[[ PROVIDED DATA, beginning ]]

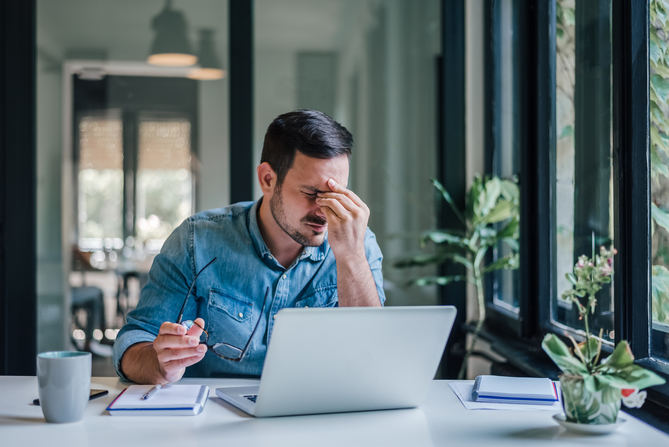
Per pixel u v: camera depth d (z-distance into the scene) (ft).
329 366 3.90
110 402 4.28
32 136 9.96
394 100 10.37
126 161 10.12
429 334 4.05
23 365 9.98
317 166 4.96
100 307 10.13
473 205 9.55
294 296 5.47
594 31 6.56
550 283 7.86
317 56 10.25
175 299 5.30
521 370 7.43
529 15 7.98
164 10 10.11
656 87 5.33
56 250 10.09
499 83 9.80
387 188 10.39
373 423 3.90
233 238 5.42
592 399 3.69
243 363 5.37
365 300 5.11
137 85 10.10
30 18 9.93
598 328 6.43
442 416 4.06
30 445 3.45
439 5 10.37
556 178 7.67
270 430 3.74
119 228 10.14
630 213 5.55
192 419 3.93
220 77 10.16
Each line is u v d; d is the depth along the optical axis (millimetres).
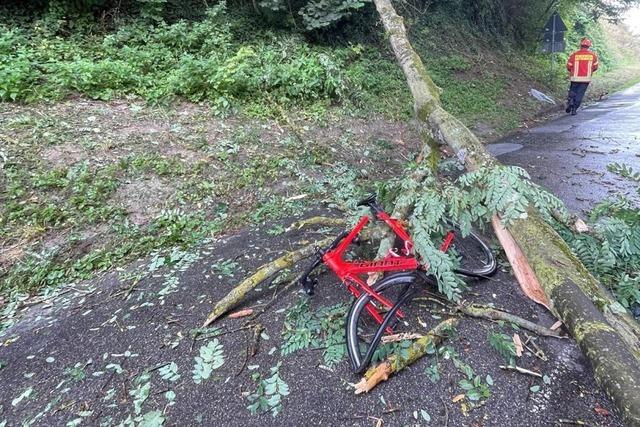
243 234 3311
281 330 2195
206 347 2096
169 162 3969
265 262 2867
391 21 5355
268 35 6922
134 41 5832
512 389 1771
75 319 2422
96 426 1710
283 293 2504
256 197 3861
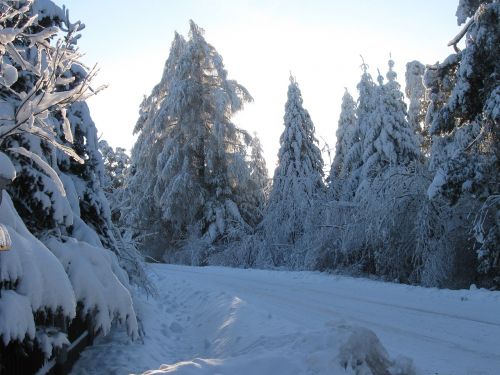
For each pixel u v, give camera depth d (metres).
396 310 11.12
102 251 7.05
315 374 4.91
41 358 5.61
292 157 30.06
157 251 34.75
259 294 14.12
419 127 34.59
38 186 6.68
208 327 9.33
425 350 7.49
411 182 18.27
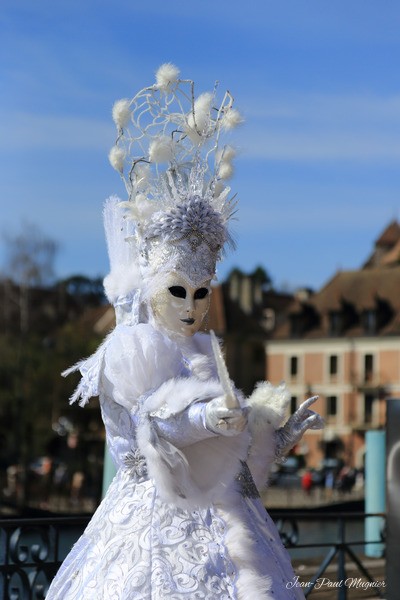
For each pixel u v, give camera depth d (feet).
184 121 15.60
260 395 14.44
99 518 14.11
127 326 14.25
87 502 140.56
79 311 294.25
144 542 13.25
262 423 14.14
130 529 13.47
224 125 15.60
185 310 14.47
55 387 191.01
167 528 13.32
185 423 12.76
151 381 13.51
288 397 14.30
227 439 13.25
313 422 14.35
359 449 247.09
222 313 290.56
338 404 252.21
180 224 14.42
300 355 260.01
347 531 57.26
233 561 13.10
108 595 13.05
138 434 13.10
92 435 195.21
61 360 192.95
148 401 13.12
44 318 237.66
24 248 193.67
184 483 13.08
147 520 13.44
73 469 159.12
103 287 15.46
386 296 252.62
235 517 13.48
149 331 13.80
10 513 74.59
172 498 13.08
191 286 14.46
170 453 12.96
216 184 15.46
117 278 15.20
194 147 15.53
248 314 297.12
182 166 15.49
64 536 31.53
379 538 35.24
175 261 14.42
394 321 248.11
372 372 248.73
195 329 14.74
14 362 191.52
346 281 260.21
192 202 14.66
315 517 29.66
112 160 15.70
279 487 188.55
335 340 253.85
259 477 14.26
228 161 15.56
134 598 12.78
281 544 13.93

[[ PROVIDED DATA, end ]]

> _WHAT IS NEEDED_: Only the lines holding the string "give" are needed; copy each of them from the material above.

> _OUTPUT BELOW_:
For each pixel u v, give camera depth d (metres).
For each pixel u v, give camera depth d (feet).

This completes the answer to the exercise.